*Document segment*
*** Begin section ***
Alternatively, you may need to create a snipped of code which incorporates elements from both versions of the code.
In either case, when you are done, there should be only one version of the conflict in the code, and you should delete the lines <<<<<<
=======
and >>>>>>>
which indicated the conflict.
Run
git add
for each file which had merge conflicts, and commit the changes. The two branches have now been merged.
12.3. Working with Remote Repositories and Branches#
So far you have only used git
for your own individual projects.
git
is designed to easily allow collaboration.
What makes this possible is the use of remote repositories.
A remote repository is essentially just a repository hosted on the internet (like on GitHub) or a computer network somewhere which multiple users have access to.
12.3.1. Remote repositories#
Whenever you clone a repository, a remote repository called origin
is associated with your local repository.
You can both pull changes from a repository (perhaps made by others), and push your own changes to a remote repository so that others can use them.
It is possible to have multiple remote repositories associated with a local repository.
To display the remote repositories associated with your project, you can use the git remote
command:
git remote -v
If a repository has been created locally using git init
(rather than being cloned) it may not have a remote repository associated with it.
To add a remote we can use the git remote add
command like as follows:
git remote add origin https://github.com/paulboone/ticgit
The command above would add a remote called origin
with the URL that follows.
12.3.2. Remote-tracking branches#
A local repository keeps track of the state of a remote repository through remote-tracking branches.
These are branches in your local repository which you can’t modify directly, but which are updated whenever you fetch changes from a remote repository.
The names of remote-tracking branches take the form <remote>/<branch>
, for example origin/main
.
You can view the remote-tracking branches by running the following command:
git branch --all
When you clone a repository, the remote-tracking branches are automatically set-up for you. The following diagram illustrates this:
If you were now to make some commits to master
, the remote-tracking branch would now be behind.
Simultaneously, someone else might push some other changes to the remote.
To update your remote-tracking branches you can run the command git fetch <remote>
.
If you just run git fetch
, this will by default update the remote-tracking branches for origin
.
Suppose that after running git fetch
, some commits made by a collaborate are found to have been made.
The situation would then resemble the following:
In this case, we can see that origin/master
and master
have diverged.
If we want to incorporate changes from origin/master
into master
we would have to use a merge:
git merge origin/master
For this common situation, git
allows the following short-hand:
git merge
Since fetching and merging is such a common operation with version control, git
provides a single command for doing this:
git pull
Optionally, when using git pull
you can specify a remote and a branch to pull from. For example git pull origin main
.
*** End section ***
*Requirement 1*
Translate this sentence from the git tutorial into Spanish: "A local repository keeps track of the state of a remote repository through remote-tracking branches."
*Requirement 2*
Write the next part of the git tutorial, picking up after its final sentence about `git pull origin main`.

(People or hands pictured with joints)
*** Begin section ***
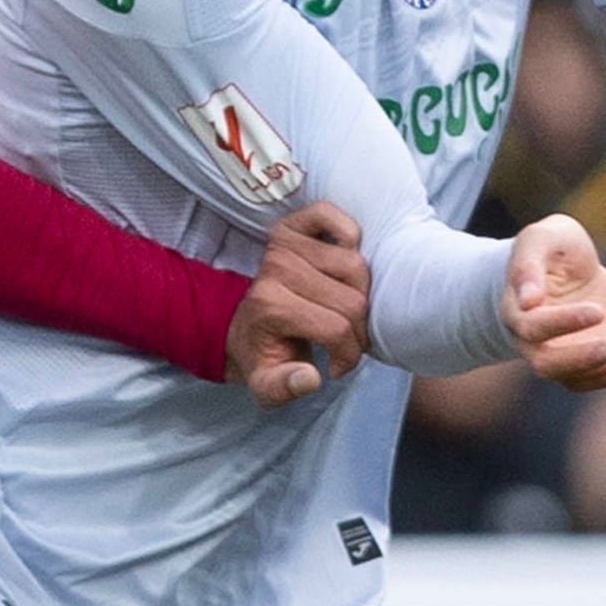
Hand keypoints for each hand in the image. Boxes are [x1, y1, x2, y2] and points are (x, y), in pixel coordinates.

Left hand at [227, 201, 368, 406]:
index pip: (337, 328)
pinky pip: (335, 218)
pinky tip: (340, 268)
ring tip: (345, 311)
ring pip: (355, 265)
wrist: (244, 326)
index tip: (337, 366)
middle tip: (346, 342)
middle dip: (359, 329)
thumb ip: (283, 388)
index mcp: (270, 305)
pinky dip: (348, 235)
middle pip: (352, 299)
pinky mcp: (294, 223)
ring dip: (360, 292)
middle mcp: (277, 267)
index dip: (348, 354)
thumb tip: (311, 378)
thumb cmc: (264, 355)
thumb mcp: (265, 386)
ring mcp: (285, 242)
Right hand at [503, 212, 605, 388]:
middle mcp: (531, 340)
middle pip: (547, 364)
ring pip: (573, 378)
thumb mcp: (541, 239)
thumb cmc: (551, 246)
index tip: (599, 311)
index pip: (533, 327)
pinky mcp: (584, 356)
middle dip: (582, 358)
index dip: (564, 322)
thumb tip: (528, 300)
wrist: (567, 262)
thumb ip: (529, 263)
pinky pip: (596, 375)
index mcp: (515, 310)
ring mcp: (558, 351)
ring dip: (605, 373)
*** End section ***
*Written reply 1*
Un repositorio local lleva el registro del estado de un repositorio remoto mediante ramas de seguimiento remoto.

*Written reply 2*
12.3.3. Pushing to a remote#
To put your changes onto a remote repository for others to you use, you can use the git push
command:
git push
By default, this will push changes made to the current branch to origin
.
You can also specify a remote and branch to push to:
git push origin testbranch
This would push the branch testbranch
to the remote origin
.
If the branch testbranch
doesn’t already exist on the repository, it will be created.
Note that if you are missing commits from a remote, you will have to merge these into your repository before you can push your own changes.
12.3.4. Checking out a tracking branch#
When you use git push
and git pull
without further arguments, they will work if the branch you are working on has been set up as a tracking branch.
A tracking branch is a branch which has direct relationship with a remote-branch.
For example, when you clone a repository, the master
(or main
) branch is automatically configured to track origin/master
.
Suppose now that a collaborator has created and pushed a new branch to your shared remote repository.
If you wish to use and change this, you will need to checkout this branch as a tracking branch.
To do this you can run a command git checkout --track <remote>/<branch>
after running git fetch
.
For example, if you the branch were on origin
and was called serverfix
you would run:
git checkout --track origin/serverfix
This is such a common operation, that in recent versions of git
you could simply run the following:
git checkout serverfix
This works as long as you don’t already have a branch of the same name, and don’t have multiple remotes with a branch of that name.
To view which branches are tracking branches, and their current status, you can run:
git branch -vv
12.4. Collaborative Exercises#
In these exercises, you will work in your groups to practice using Git in a collaborative way. For these exercises, one of you should set up a repository up on GitHub and invite the other group members as collaborators. See here for more information.
12.4.1. Sequential Committing and Pushing#
Take it in turns to each update the remote repository. In particular each person should do the following:
Run
git pull
to get the latest changesMake some changes and commit them to your local repository
Push the changes to the remote repository with
git push
You should see that working in a strictly sequential manner like this, means that no merging is required.
This is why you should always run git pull
before you start working.
12.4.2. Collaboration with Merging#
Often when working collaboratively you cannot commit and push code in such a sequential way and need to work on it simultaneously. This will necessitate merging each others changes before you can push your own to a remote repository.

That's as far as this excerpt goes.